## INSTRUCTIONS TO FOLLOW
What lines of the data include the string "können"? Copy them all.

———

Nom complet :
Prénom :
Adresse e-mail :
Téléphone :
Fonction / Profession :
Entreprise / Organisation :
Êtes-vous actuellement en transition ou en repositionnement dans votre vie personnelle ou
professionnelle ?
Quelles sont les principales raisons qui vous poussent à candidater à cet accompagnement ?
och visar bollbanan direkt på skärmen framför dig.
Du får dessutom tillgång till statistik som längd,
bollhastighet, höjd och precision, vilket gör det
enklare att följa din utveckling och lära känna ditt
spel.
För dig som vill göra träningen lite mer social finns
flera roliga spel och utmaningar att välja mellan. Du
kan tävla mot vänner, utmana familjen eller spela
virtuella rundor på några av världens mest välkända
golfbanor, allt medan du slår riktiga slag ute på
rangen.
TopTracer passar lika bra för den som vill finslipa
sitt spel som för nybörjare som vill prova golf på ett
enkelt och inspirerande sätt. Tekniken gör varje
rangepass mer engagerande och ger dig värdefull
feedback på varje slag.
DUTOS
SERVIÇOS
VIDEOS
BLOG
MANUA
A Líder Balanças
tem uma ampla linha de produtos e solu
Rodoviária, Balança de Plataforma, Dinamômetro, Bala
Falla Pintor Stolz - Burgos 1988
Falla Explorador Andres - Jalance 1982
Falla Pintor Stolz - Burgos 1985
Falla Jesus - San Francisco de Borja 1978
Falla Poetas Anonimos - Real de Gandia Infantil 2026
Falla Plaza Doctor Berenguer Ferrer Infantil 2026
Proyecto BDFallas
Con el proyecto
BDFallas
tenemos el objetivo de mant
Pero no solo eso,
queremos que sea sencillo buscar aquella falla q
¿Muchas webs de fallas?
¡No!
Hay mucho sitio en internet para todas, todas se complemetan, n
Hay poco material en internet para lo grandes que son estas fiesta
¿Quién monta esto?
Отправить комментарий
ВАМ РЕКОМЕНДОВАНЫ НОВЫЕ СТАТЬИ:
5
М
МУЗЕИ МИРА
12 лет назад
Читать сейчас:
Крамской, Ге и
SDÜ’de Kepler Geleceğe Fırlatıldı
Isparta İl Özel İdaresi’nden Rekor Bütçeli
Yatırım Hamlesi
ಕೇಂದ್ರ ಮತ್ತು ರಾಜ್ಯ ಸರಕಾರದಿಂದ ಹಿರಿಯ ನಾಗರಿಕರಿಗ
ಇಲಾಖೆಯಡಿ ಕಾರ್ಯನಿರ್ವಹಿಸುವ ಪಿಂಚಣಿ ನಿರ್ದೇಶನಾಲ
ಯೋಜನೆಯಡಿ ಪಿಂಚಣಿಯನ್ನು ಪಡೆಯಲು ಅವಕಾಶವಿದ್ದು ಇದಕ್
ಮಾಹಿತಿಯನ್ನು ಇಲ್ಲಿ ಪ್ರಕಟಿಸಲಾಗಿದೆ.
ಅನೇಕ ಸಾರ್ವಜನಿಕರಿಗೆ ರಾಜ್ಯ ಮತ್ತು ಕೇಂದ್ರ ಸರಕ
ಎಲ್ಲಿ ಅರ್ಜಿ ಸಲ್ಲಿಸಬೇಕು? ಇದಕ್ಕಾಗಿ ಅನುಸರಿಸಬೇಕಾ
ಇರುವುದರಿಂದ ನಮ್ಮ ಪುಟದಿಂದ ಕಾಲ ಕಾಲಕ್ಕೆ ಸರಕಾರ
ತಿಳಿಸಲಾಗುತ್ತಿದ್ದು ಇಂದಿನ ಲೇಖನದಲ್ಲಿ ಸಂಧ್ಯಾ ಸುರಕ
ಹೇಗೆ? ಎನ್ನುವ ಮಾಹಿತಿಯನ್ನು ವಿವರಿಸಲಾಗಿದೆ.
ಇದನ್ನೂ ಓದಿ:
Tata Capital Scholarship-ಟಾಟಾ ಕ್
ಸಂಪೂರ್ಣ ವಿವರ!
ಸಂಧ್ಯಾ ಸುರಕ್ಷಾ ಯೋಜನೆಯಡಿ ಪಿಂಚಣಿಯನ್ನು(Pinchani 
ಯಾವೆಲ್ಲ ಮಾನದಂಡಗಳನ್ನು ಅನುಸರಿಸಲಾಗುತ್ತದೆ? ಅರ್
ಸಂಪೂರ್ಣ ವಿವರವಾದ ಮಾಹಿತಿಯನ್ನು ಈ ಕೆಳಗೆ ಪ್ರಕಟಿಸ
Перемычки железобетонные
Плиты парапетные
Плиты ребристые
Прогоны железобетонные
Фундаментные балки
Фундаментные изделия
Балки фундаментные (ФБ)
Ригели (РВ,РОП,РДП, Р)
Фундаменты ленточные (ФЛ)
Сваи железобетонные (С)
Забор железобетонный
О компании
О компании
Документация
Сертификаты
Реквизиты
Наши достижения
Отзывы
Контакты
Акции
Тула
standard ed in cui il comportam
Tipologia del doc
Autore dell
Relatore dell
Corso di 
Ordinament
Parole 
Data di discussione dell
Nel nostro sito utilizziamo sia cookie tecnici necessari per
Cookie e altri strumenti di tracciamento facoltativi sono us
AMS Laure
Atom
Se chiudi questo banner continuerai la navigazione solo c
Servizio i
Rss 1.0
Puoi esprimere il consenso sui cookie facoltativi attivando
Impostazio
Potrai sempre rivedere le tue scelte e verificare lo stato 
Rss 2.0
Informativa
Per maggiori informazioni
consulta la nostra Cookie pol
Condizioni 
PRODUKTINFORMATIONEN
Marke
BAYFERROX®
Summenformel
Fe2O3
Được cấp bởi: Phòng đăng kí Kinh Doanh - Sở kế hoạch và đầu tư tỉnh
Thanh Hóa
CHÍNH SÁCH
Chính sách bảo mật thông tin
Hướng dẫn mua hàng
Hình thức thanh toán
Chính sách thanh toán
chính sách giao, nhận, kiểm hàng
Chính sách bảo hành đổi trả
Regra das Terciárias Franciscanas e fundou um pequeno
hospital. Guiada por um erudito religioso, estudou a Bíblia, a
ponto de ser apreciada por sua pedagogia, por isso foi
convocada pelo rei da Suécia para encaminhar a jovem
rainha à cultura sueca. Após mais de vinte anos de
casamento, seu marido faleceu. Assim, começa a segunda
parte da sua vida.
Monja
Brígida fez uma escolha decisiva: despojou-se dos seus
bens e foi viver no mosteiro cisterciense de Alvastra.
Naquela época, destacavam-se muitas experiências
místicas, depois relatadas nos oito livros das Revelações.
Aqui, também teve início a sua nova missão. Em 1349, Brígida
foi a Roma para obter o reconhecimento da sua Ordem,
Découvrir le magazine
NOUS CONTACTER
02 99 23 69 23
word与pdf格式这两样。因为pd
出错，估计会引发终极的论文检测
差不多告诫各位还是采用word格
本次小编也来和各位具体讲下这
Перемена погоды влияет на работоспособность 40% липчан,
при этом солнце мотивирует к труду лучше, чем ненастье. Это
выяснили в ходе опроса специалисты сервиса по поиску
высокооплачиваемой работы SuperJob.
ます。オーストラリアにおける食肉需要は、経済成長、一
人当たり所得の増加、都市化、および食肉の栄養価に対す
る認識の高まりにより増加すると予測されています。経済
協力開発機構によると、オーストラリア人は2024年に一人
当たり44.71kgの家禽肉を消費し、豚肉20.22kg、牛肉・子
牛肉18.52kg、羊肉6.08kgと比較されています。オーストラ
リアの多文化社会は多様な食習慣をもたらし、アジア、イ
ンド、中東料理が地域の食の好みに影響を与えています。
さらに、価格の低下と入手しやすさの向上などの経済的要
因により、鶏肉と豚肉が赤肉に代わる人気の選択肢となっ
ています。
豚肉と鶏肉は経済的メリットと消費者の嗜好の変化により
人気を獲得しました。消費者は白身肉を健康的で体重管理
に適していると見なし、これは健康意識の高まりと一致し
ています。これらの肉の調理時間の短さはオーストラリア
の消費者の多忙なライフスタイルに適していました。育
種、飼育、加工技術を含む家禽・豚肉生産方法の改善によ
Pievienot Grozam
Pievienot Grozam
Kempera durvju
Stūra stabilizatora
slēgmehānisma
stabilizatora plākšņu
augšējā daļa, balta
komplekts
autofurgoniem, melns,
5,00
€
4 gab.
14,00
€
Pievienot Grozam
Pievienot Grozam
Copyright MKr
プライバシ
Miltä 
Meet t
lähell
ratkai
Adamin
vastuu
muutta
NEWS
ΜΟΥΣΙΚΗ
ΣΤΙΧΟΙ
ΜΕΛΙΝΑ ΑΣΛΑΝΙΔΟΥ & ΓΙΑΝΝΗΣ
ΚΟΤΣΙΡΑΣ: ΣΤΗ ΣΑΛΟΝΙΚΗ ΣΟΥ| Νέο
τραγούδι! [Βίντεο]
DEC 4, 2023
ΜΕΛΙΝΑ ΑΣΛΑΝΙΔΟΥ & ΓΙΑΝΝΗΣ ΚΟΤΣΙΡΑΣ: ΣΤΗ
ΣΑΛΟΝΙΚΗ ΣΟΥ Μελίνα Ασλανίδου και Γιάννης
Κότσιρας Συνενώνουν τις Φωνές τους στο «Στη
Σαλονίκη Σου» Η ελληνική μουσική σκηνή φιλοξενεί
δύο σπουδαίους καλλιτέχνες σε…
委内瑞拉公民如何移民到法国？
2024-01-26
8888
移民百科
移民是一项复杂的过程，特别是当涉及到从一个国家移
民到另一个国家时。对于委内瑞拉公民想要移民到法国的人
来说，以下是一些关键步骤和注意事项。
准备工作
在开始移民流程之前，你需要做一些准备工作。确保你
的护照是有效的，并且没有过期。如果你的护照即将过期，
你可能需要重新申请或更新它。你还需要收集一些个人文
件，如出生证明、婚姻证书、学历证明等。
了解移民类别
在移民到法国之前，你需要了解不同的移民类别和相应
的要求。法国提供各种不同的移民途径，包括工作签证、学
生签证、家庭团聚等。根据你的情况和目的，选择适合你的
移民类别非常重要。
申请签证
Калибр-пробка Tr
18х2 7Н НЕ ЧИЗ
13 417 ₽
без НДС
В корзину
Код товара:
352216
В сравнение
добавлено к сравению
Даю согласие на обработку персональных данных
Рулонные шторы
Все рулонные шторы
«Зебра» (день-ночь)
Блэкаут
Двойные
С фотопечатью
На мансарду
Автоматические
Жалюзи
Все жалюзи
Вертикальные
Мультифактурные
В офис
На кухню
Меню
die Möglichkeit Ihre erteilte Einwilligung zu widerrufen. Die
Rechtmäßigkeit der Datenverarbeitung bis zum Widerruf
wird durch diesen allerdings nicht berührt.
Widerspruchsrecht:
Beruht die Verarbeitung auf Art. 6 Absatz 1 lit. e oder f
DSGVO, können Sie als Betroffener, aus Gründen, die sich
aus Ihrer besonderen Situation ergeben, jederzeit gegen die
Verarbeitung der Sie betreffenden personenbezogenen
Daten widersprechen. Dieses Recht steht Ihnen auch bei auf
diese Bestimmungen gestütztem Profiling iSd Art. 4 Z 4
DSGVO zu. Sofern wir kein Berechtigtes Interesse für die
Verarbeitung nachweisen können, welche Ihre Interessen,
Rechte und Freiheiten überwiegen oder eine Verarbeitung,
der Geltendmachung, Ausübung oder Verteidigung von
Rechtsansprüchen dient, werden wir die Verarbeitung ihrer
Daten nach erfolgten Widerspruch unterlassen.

———

## RESULT FOR THIS EXERCISE
DSGVO, können Sie als Betroffener, aus Gründen, die sich
Verarbeitung nachweisen können, welche Ihre Interessen,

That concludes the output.